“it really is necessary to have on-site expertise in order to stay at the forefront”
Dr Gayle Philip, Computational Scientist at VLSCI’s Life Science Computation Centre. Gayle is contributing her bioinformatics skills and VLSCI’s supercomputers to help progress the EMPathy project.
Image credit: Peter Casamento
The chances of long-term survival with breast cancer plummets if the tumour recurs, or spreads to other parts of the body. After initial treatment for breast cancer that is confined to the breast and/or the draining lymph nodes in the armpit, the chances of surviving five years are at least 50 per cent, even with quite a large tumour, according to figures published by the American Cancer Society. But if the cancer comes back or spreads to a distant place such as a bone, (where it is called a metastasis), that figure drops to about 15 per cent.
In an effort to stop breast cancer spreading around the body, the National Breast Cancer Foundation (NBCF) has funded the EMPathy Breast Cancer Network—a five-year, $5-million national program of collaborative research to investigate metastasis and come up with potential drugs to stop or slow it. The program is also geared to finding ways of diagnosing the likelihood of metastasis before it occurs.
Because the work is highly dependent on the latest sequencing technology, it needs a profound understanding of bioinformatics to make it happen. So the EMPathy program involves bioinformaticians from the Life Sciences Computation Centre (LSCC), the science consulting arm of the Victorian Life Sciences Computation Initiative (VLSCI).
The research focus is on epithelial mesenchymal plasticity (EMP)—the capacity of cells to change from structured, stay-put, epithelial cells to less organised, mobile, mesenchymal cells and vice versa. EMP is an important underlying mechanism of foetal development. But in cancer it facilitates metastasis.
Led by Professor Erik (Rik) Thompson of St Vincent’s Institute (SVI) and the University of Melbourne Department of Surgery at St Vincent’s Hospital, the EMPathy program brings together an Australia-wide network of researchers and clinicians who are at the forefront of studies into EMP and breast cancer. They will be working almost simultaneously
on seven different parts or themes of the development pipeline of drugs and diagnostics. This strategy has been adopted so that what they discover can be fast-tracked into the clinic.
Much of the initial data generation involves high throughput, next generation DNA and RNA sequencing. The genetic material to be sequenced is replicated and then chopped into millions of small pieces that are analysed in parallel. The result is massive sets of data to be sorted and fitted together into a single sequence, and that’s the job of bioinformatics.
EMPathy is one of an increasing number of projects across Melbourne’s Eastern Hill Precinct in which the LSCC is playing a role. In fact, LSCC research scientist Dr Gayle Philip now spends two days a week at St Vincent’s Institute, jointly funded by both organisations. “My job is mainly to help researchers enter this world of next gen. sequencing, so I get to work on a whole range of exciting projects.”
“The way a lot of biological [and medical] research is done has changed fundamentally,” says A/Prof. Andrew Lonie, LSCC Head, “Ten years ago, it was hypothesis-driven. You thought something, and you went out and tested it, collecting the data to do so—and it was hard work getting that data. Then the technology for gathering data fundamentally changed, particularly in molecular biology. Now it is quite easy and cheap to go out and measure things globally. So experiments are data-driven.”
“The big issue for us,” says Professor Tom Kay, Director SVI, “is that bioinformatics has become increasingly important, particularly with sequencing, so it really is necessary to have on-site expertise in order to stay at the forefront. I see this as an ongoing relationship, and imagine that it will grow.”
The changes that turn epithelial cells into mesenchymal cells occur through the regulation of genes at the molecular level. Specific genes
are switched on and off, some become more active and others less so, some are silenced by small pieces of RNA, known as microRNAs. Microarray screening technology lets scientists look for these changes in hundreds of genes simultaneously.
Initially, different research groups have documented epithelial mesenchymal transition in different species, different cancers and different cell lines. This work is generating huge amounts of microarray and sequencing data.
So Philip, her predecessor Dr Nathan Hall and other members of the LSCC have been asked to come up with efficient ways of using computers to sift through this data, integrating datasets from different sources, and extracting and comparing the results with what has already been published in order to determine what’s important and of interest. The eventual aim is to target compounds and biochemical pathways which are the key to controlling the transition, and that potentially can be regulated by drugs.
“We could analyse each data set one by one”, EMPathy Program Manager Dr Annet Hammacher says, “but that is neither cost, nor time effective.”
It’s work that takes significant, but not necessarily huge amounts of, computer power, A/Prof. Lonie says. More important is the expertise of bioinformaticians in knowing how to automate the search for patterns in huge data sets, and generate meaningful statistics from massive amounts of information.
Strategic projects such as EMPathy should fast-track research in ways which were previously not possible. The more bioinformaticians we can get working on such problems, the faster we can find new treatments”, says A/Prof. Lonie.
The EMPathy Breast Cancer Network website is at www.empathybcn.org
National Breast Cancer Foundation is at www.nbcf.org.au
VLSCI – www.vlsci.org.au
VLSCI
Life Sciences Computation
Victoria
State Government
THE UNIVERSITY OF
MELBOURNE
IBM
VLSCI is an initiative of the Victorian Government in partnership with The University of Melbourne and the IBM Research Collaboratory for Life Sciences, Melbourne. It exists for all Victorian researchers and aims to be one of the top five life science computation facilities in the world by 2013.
====
* **What to do**
Beginning at the first line of the records, retype exactly every line up to and including the one with "Image credit: Peter Casamento".

* **Final answer**
“it really is necessary to have on-site expertise in order to stay at the forefront”
Dr Gayle Philip, Computational Scientist at VLSCI’s Life Science Computation Centre. Gayle is contributing her bioinformatics skills and VLSCI’s supercomputers to help progress the EMPathy project.
Image credit: Peter Casamento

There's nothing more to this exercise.